EVMS’s president, in a statement posted on the school’s website, called the photo “shockingly abhorrent and absolutely antithetical to the principles, morals and values we hold,” and said it was a “time for self-reflection and humility” for the Norfolk-based school. He said the school was convening an “urgent meeting” of senior leadership and board members.

“On behalf of our beloved EVMS, I sincerely apologize for the past transgressions of your trust,” President Richard Homan said. “We recognize the need to address and rectify any issues of racism and discrimination that arise, at any point — and will continue a long tradition of action to build a strong culture of diversity and inclusion.”

2020 Hopefuls

Northam’s November 2017 gubernatorial victory, driven in part by voters’ reaction to the white nationalist rallies in Charlottesville earlier that year and a Republican challenger who channeled President Donald Trump’s positions on immigration and Confederate statues, was heralded as a bellwether of opposition to the Trump administration.

The appearance of the photo immediately sparked criticism from three Democrats running for president. Senator Kamala Harris of California, Senator Cory Booker of New Jersey and former Housing and Urban Development Secretary Julian Castro called for Northam to step down, as did his home state’s Democratic party.

In an editorial, the Richmond Times-Dispatch said the governor “must resign.” So did Northam’s predecessor, Terry McAuliffe, another Democrat.

“This has been a heartbreaking day. Ralph Northam is my friend and he served well as my Lt. Governor and as Governor,” McAuliffe said on Twitter. “The situation that he has put himself and the Commonwealth of Virginia in is untenable. It’s time for Ralph to step down, and for the Commonwealth to move forward.”

Northam found himself the center of a separate media firestorm earlier in the week over whether the state should ease restrictions on abortion, making remarks on third trimester abortions in a radio interview. And on Friday night, CBS reported that a racial slur was listed as one of Northam’s nicknames in his yearbook at the Virginia Military Institute, from which he graduated.

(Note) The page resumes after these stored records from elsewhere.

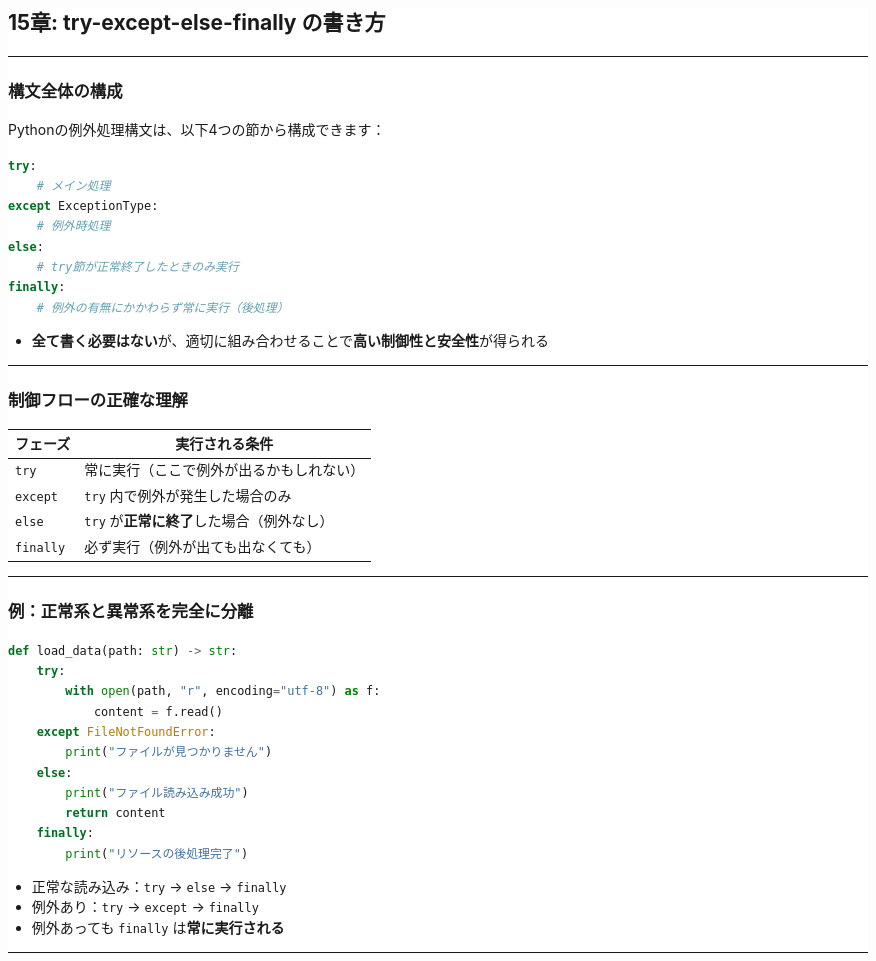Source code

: ## 15章:  try-except-else-finally の書き方

---

### 構文全体の構成

Pythonの例外処理構文は、以下4つの節から構成できます：

```python
try:
    # メイン処理
except ExceptionType:
    # 例外時処理
else:
    # try節が正常終了したときのみ実行
finally:
    # 例外の有無にかかわらず常に実行（後処理）
```

* **全て書く必要はない**が、適切に組み合わせることで**高い制御性と安全性**が得られる

---

### 制御フローの正確な理解

| フェーズ      | 実行される条件                    |
| --------- | -------------------------- |
| `try`     | 常に実行（ここで例外が出るかもしれない）       |
| `except`  | `try` 内で例外が発生した場合のみ        |
| `else`    | `try` が**正常に終了**した場合（例外なし） |
| `finally` | 必ず実行（例外が出ても出なくても）          |

---

### 例：正常系と異常系を完全に分離

```python
def load_data(path: str) -> str:
    try:
        with open(path, "r", encoding="utf-8") as f:
            content = f.read()
    except FileNotFoundError:
        print("ファイルが見つかりません")
    else:
        print("ファイル読み込み成功")
        return content
    finally:
        print("リソースの後処理完了")
```

* 正常な読み込み：`try` → `else` → `finally`
* 例外あり：`try` → `except` → `finally`
* 例外あっても `finally` は**常に実行される**

---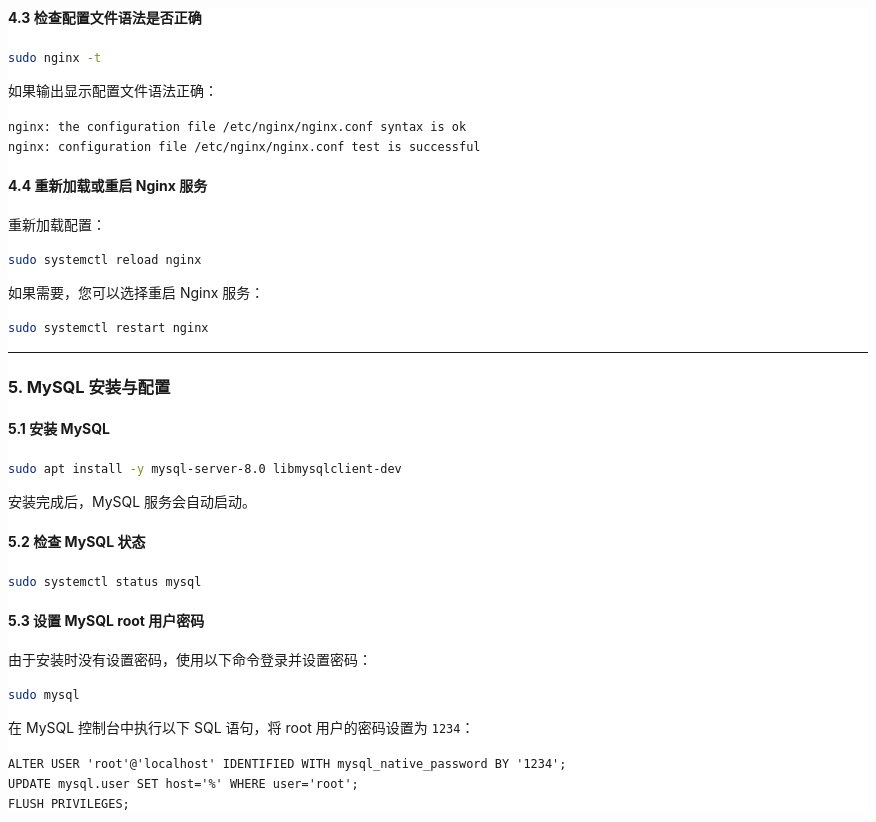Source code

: #### 4.3 检查配置文件语法是否正确

```bash
sudo nginx -t
```

如果输出显示配置文件语法正确：

```
nginx: the configuration file /etc/nginx/nginx.conf syntax is ok
nginx: configuration file /etc/nginx/nginx.conf test is successful
```

#### 4.4 重新加载或重启 Nginx 服务

重新加载配置：

```bash
sudo systemctl reload nginx
```

如果需要，您可以选择重启 Nginx 服务：

```bash
sudo systemctl restart nginx
```

---

### 5. MySQL 安装与配置

#### 5.1 安装 MySQL

```bash
sudo apt install -y mysql-server-8.0 libmysqlclient-dev
```

安装完成后，MySQL 服务会自动启动。

#### 5.2 检查 MySQL 状态

```bash
sudo systemctl status mysql
```

#### 5.3 设置 MySQL root 用户密码

由于安装时没有设置密码，使用以下命令登录并设置密码：

```bash
sudo mysql
```

在 MySQL 控制台中执行以下 SQL 语句，将 root 用户的密码设置为 `1234`：

```mysql
ALTER USER 'root'@'localhost' IDENTIFIED WITH mysql_native_password BY '1234';
UPDATE mysql.user SET host='%' WHERE user='root';
FLUSH PRIVILEGES;
```
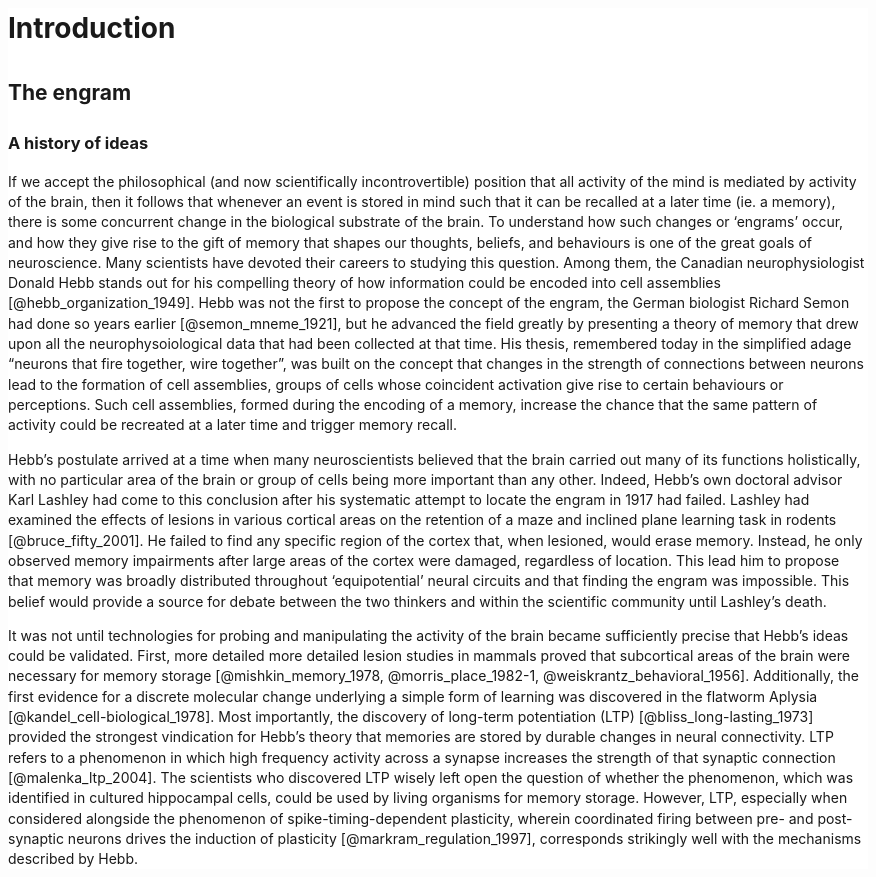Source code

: 
# Introduction

## The engram

### A history of ideas
If we accept the philosophical (and now scientifically incontrovertible) position that all activity of the mind is mediated by activity of the brain, then it follows that whenever an event is stored in mind such that it can be recalled at a later time (ie. a memory), there is some concurrent change in the biological substrate of the brain. To understand how such changes or ‘engrams’ occur, and how they give rise to the gift of memory that shapes our thoughts, beliefs, and behaviours is one of the great goals of neuroscience. Many scientists have devoted their careers to studying this question. Among them, the Canadian neurophysiologist Donald Hebb stands out for his compelling theory of how information could be encoded into cell assemblies [@hebb_organization_1949]. Hebb was not the first to propose the concept of the engram, the German biologist Richard Semon had done so years earlier [@semon_mneme_1921], but he advanced the field greatly by presenting a theory of memory that drew upon all the neurophysoiological data that had been collected at that time. His thesis, remembered today in the simplified adage “neurons that fire together, wire together”, was built on the concept that changes in the strength of connections between neurons lead to the formation of cell assemblies, groups of cells whose coincident activation give rise to certain behaviours or perceptions. Such cell assemblies, formed during the encoding of a memory, increase the chance that the same pattern of activity could be recreated at a later time and trigger memory recall.

Hebb’s postulate arrived at a time when many neuroscientists  believed that the brain carried out many of its functions holistically, with no particular area of the brain or group of cells being more important than any other. Indeed, Hebb’s own doctoral advisor Karl Lashley had come to this conclusion after his systematic attempt to locate the engram in 1917 had failed. Lashley had examined the effects of lesions in various cortical areas on the retention of a maze and inclined plane learning task in rodents [@bruce_fifty_2001]. He failed to find any specific region of the cortex that, when lesioned, would erase memory. Instead, he only observed memory impairments after large areas of the cortex were damaged, regardless of location. This lead him to propose that memory was broadly distributed throughout ‘equipotential’ neural circuits and that finding the engram was impossible. This belief would provide a source for debate between the two thinkers and within the scientific community until Lashley’s death.

It was not until technologies for probing and manipulating the activity of the brain became sufficiently precise that Hebb’s ideas could be validated. First, more detailed more detailed lesion studies in mammals proved that subcortical areas of the brain were necessary for memory storage [@mishkin_memory_1978, @morris_place_1982-1, @weiskrantz_behavioral_1956]. Additionally, the first evidence for a discrete molecular change underlying a simple form of learning was discovered in the flatworm Aplysia  [@kandel_cell-biological_1978]. Most importantly, the discovery of long-term potentiation (LTP) [@bliss_long-lasting_1973] provided the strongest vindication for Hebb’s theory that memories are stored by durable changes in neural connectivity. LTP refers to a phenomenon in which high frequency activity across a synapse increases the strength of that synaptic connection [@malenka_ltp_2004]. The scientists who discovered LTP wisely left open the question of whether the phenomenon, which was identified in cultured hippocampal cells, could be used by living organisms for memory storage. However, LTP, especially when considered alongside the phenomenon of spike-timing-dependent plasticity, wherein coordinated firing between pre- and post-synaptic neurons drives the induction of plasticity [@markram_regulation_1997], corresponds strikingly well with the mechanisms described by Hebb.
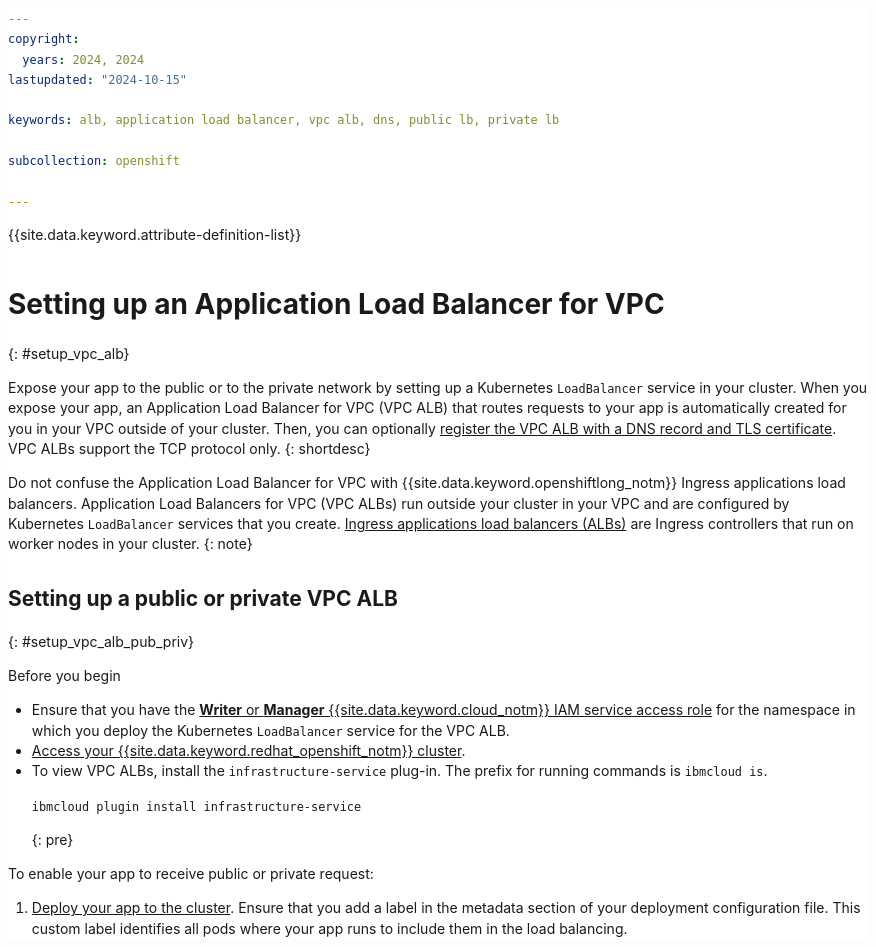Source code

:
 ```yaml
---
copyright: 
  years: 2024, 2024
lastupdated: "2024-10-15"

keywords: alb, application load balancer, vpc alb, dns, public lb, private lb

subcollection: openshift

---
```


{{site.data.keyword.attribute-definition-list}}

# Setting up an Application Load Balancer for VPC
{: #setup_vpc_alb}

Expose your app to the public or to the private network by setting up a Kubernetes `LoadBalancer` service in your cluster. When you expose your app, an Application Load Balancer for VPC (VPC ALB) that routes requests to your app is automatically created for you in your VPC outside of your cluster. Then, you can optionally [register the VPC ALB with a DNS record and TLS certificate](#vpc_lb_dns). VPC ALBs support the TCP protocol only. 
{: shortdesc}

Do not confuse the Application Load Balancer for VPC with {{site.data.keyword.openshiftlong_notm}} Ingress applications load balancers. Application Load Balancers for VPC (VPC ALBs) run outside your cluster in your VPC and are configured by Kubernetes `LoadBalancer` services that you create. [Ingress applications load balancers (ALBs)](/docs/containers?topic=containers-comm-ingress-annotations) are Ingress controllers that run on worker nodes in your cluster.
{: note}

## Setting up a public or private VPC ALB
{: #setup_vpc_alb_pub_priv}

Before you begin

- Ensure that you have the [**Writer** or **Manager** {{site.data.keyword.cloud_notm}} IAM service access role](/docs/openshift?topic=openshift-iam-platform-access-roles) for the namespace in which you deploy the Kubernetes `LoadBalancer` service for the VPC ALB.
- [Access your {{site.data.keyword.redhat_openshift_notm}} cluster](/docs/openshift?topic=openshift-access_cluster).
- To view VPC ALBs, install the `infrastructure-service` plug-in. The prefix for running commands is `ibmcloud is`.
    ```sh
    ibmcloud plugin install infrastructure-service
    ```
    {: pre}


To enable your app to receive public or private request:

1. [Deploy your app to the cluster](/docs/openshift?topic=openshift-app). Ensure that you add a label in the metadata section of your deployment configuration file. This custom label identifies all pods where your app runs to include them in the load balancing.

Former Virginia Governor Doug Wilder, who served from 1990 to 1994 and was the first black person elected as governor of a U.S. state since Reconstruction, said earlier it was Northam’s choice whether to remain in office.

“It has never been right, in Virginia, nor anywhere else to participate in or condone such mockery or insensitive behavior and for that Governor Northam should be criticized,” Wilder, said on Twitter.

Had Northam resigned, he would have been succeeded by Justin Fairfax, the state’s lieutenant governor. Fairfax, 39, an attorney and former Congressional aide, was the second African American to be elected to statewide office in Virginia.

Last month, Republican Michael Ertel resigned as Florida’s secretary of state three weeks after taking office after photos surfaced of him in blackface and wearing a shirt that said “Katrina Victim” in 2005, when he was a county supervisor of elections, in a reference to those affected by Hurricane Katrina.